_Teks Kajian_:
□ □ □ □ □

141 views Mantan Perambah yang Kini Melestarikan Hutan - KEHATI KEHATI

Mantan Perambah yang Kini Melestarikan Hutan



Kelompok Pelestari Hutan Pesanguan merestorasi areal perambahan hutan menjadi hutan yang aktif kembali. Kelompok ini sebagian besar adalah mantan perambah di TNBBS.

  • Date:
    10 Des 2024
  • Author:
    KEHATI

Interaksi masyarakat dengan kawasan taman nasional punya sejarah panjang di Pekon (desa) Pesanguan, sebuah desa penyangga di Taman Nasional Bukit Barisan Selatan (TNBBS). Masyarakat telah lama merambah hutan dan krisis ekonomi 1997-1998 menyebabkan perambahan semakin luas. Kawasan taman nasional kian tertekan oleh kebakaran hutan pada kurun tahun 2012-2013. Habitat satwa liar rusak sehingga memunculkan konflik antara manusia dengan satwa di pemukiman warga. Kini lahan-lahan bekas perambahan itu telah kembali menjadi hutan aktif berkat geliat Kelompok Pelestari Hutan Pesanguan (KPHP).

 

Pesanguan merupakan satu dari 14 pekon (desa) yang berada di kecamatan Pematang Sawah, Kabupaten Tanggamus, Lampung. Dengan luas 312 hektar, Pesanguan berbatasan langsung dengan kawasan TNBBS di sebelah Barat dan Selatan. Menurut beberapa sumber, Desa Pesanguan sudah ada sejak tahun 1976. Pada masa itu ada sekelompok pendatang dari Jawa yang membuka hutan tersebut untuk pemukiman dan pertanian.

□ □ □ □ □

_Rangkaian Tugas_:
1/ Tentukan apakah setiap pernyataan berikut sesuai dengan teks tentang Pesanguan, lalu jawab ya atau tidak disertai kutipan persis dari teks yang menjadi penentunya: (a) Pesanguan berbatasan langsung dengan kawasan TNBBS di sebelah Barat dan Selatan. (b) Kebakaran hutan yang menekan kawasan taman nasional terjadi pada kurun tahun 1997-1998. (c) Luas Pesanguan adalah 412 hektar.
2/ Sambung teks tentang Pesanguan mulai dari sesudah kalimat terakhirnya.

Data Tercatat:

□ □ □ □ □

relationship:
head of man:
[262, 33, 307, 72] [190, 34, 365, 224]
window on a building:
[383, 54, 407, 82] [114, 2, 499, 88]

□ □ □ □ □

_Jawaban Latihan_:
1/
(a) Ya: "Pesanguan berbatasan langsung dengan kawasan TNBBS di sebelah Barat dan Selatan."
(b) Tidak: "Kawasan taman nasional kian tertekan oleh kebakaran hutan pada kurun tahun 2012-2013."
(c) Tidak: "Dengan luas 312 hektar"

2/
 

“Masyarakat di Pekon Pesanguan ini dulunya sangat menggantungkan hidupnya pada hutan. Kami dulu merambah hutan. Masyarakat menggunakan areal di dalam kawasan untuk menanam kopi, kakao dan bahkan juga dulunya menanam padi,” kata Haryanto Ketua KPHP di desa Pesanguan, Kecamatan Pematang Sawah, Kabupaten Tanggamus, Provinsi Lampung.

 

Haryanto Ketua Kelompok Pelestari Hutan Pesanguan. Haryanto mengakui agak sulit mengajak masyarakat untuk ikut dalam restorasi hutan. Hal ini terjadi karena masyarakat masih menggantungkan hidupnya pada hutan.

 

Perambahan hutan oleh masyarakat ini seringkali ditertibkan. Menurut Haryanto, operasi penertiban dengan membongkar gubuk-gubuk penggarap menuai konflik hingga 2011. Masyarakat juga kerap berkonflik dengan beruang, gajah dan harimau karena habitat satwa tersebut terusik oleh kegiatan manusia.Konservasi tingkat lokal Pekon Pesanguan diinisiasi oleh sejumlah warga yang kemudian membentuk Kelompok Pelestari Hutan Pesanguan (KPHP).  Gerakan ini dilatarbelakangi oleh konflik manusia dengan satwa, yaitu gajah yang sering melewati pemukiman warga. Konflik terjadi karena jalur yang biasa dilewati gajah ternyata sudah menjadi pemukiman warga dan kebun. Konflik ini menyebabkan warga tewas dan kebun masyarakat rusak karena gajah tidak mengenal jalur lain selain yang biasa dilewati.

 

Restorasi hutan berbasis masyarakat di Pekon Pesanguan ini telah dilakukan masyarakat KPHP selama 10 tahun. Mereka merestorasi areal eks perambahan yang pernah digarap 55 penggarap, baik di Desa Pesanguan maupun di luar desa. Hasil kerja keras mereka telah membuahkan hasil, yaitu bisa mengembalikan lahan tersebut menjadi hutan aktif seluas 201 hektar di wilayah resor Way Nipah. KPHP juga membentuk satuan tugas penanggulangan konflik satwa untuk mengatasi dan mengantisipasi konflk dengan gajah yang turun ke pemukiman. Mereka kemudian  membentuk pula Masyarakat Peduli Api untuk pemadaman jika terjadi kebakaran hutan.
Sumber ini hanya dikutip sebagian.